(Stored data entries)
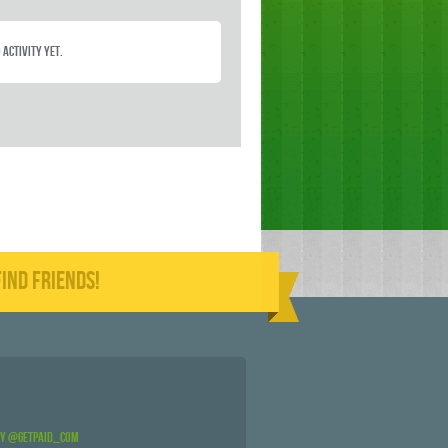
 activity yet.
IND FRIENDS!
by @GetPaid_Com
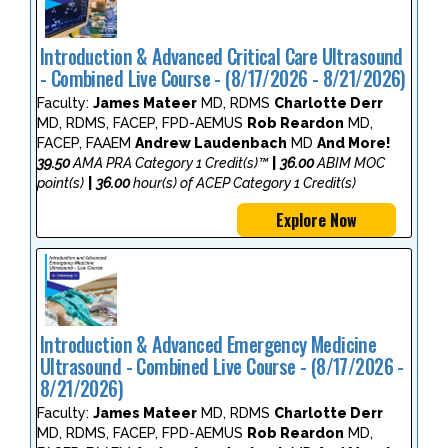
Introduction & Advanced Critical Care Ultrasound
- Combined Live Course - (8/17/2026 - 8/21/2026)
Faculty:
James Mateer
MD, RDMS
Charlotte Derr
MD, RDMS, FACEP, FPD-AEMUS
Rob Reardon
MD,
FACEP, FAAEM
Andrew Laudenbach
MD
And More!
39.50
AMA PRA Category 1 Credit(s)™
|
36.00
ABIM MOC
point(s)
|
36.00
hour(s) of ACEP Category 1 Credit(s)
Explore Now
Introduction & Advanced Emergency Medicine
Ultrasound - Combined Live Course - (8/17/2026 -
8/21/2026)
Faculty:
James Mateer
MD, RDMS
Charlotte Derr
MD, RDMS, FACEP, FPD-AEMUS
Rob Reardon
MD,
...
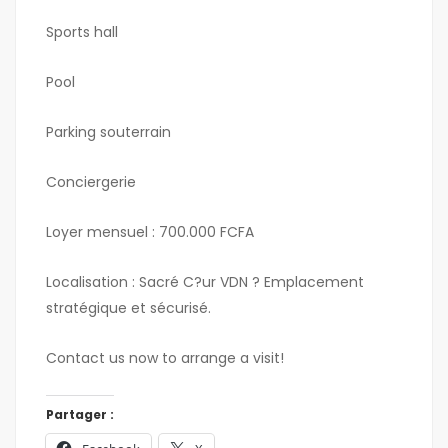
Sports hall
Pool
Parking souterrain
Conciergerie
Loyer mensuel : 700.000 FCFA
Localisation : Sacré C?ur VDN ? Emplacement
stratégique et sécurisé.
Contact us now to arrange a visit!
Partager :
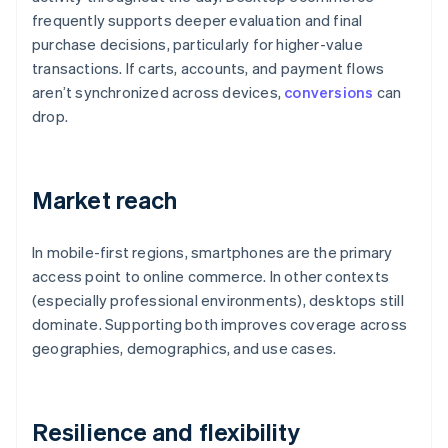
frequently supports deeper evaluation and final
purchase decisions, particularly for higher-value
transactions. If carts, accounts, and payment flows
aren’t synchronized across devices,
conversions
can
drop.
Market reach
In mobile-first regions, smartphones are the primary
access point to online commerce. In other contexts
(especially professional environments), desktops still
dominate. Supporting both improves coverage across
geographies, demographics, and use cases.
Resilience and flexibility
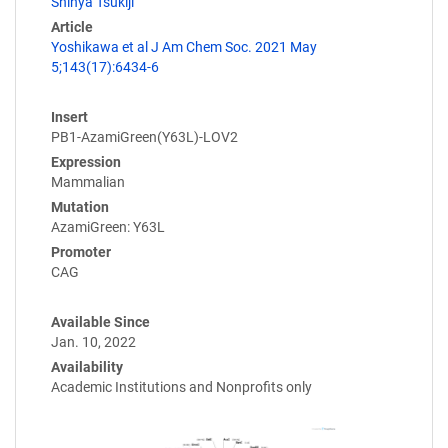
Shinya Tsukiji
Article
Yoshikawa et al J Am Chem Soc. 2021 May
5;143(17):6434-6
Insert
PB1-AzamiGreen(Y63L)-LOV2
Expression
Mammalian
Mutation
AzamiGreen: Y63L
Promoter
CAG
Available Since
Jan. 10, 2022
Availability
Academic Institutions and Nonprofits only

◆ What you have to do
Report each line above that includes the string "Combined".

◆ Final answer
- Combined Live Course - (8/17/2026 - 8/21/2026)
Ultrasound - Combined Live Course - (8/17/2026 -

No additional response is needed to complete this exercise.